Invention Title:

Text-Based Real Image Editing with Diffusion Models

Publication number:

US20240355017

Publication date:
Section:

Physics

Class:

G06T11/60

Inventors:

Applicant:

Drawings (4 of 9)

Smart overview of the Invention

The disclosed technology pertains to digital image editing by applying text-based semantic edits using diffusion models. It involves receiving an input image and a target text, which describes the desired changes to the image. The system optimizes a text embedding based on this input and fine-tunes a diffusion model to generate an edited image that aligns with the target text while maintaining the original image's structure and composition.

Challenges and Improvements

Traditional methods for semantic image editing face limitations, such as being restricted to specific edits or requiring additional inputs like image masks.
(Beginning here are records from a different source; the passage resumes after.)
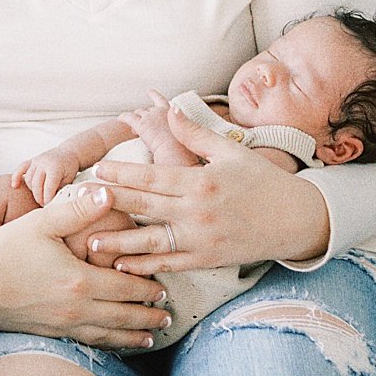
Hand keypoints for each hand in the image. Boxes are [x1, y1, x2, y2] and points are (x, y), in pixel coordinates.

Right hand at [0, 187, 171, 348]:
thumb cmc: (2, 249)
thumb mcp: (40, 223)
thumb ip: (77, 210)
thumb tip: (109, 192)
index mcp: (79, 281)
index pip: (126, 287)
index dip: (148, 288)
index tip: (165, 287)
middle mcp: (76, 309)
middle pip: (123, 315)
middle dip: (148, 315)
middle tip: (169, 314)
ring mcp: (62, 325)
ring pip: (108, 334)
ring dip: (133, 335)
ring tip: (153, 335)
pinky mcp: (49, 333)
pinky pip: (88, 342)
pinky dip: (109, 344)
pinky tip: (116, 343)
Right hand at [12, 149, 82, 205]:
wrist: (69, 153)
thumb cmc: (69, 167)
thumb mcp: (69, 180)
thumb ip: (60, 190)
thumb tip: (53, 202)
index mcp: (55, 167)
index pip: (48, 187)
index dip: (48, 199)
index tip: (49, 206)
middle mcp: (44, 162)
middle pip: (36, 184)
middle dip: (39, 197)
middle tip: (43, 205)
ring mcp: (36, 161)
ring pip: (28, 179)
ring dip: (32, 190)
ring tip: (39, 196)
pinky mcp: (32, 160)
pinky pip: (21, 168)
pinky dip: (16, 176)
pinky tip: (14, 185)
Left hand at [85, 110, 331, 273]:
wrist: (297, 220)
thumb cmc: (263, 182)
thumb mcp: (231, 151)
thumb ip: (196, 134)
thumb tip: (169, 109)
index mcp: (202, 181)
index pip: (153, 177)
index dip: (123, 175)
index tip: (98, 170)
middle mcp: (199, 212)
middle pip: (146, 207)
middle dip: (112, 204)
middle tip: (79, 202)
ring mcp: (202, 239)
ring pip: (153, 242)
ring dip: (121, 243)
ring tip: (91, 242)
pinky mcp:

The proposed method addresses these issues by allowing a wide range of non-rigid edits on real images, preserving details like background and object identity. This is achieved without needing auxiliary inputs beyond the input image and target text.

Methodology

The process consists of three main steps. First, it optimizes a text embedding that aligns with the input image. Second, it fine-tunes diffusion models to reflect this alignment. Finally, it interpolates between the optimized and target text embeddings to generate an edited image that matches both the input image's fidelity and the target text's intent.
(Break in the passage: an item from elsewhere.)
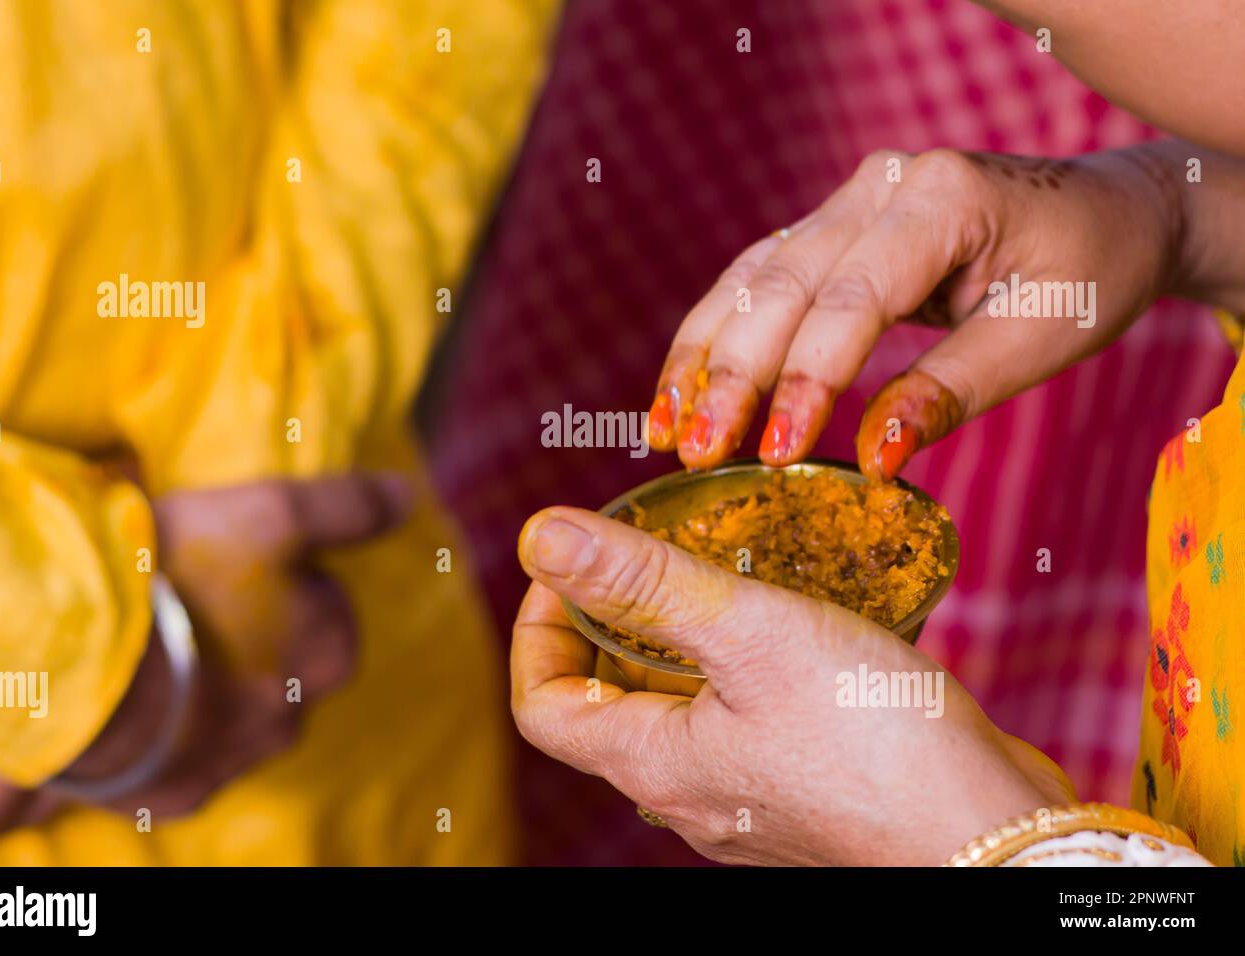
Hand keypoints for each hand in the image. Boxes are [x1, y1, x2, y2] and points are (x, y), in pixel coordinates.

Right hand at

Capabilities and Applications

This method enables sophisticated edits while preserving high-resolution details. For example, altering an image of a standing dog to show it lying down results in an output that maintains consistent features like fur color and background. It also supports gradual edits through linear interpolation between text embeddings, showcasing strong compositional capabilities.

Technical Implementation

The system uses a pre-trained diffusion model initialized with random noise, refined iteratively until a photorealistic image is synthesized. Text embeddings derived from target texts guide these refinements, allowing for realistic high-resolution outputs based on simple text prompts. This approach leverages large language models or hybrid vision-language models for enhanced realism in generated images.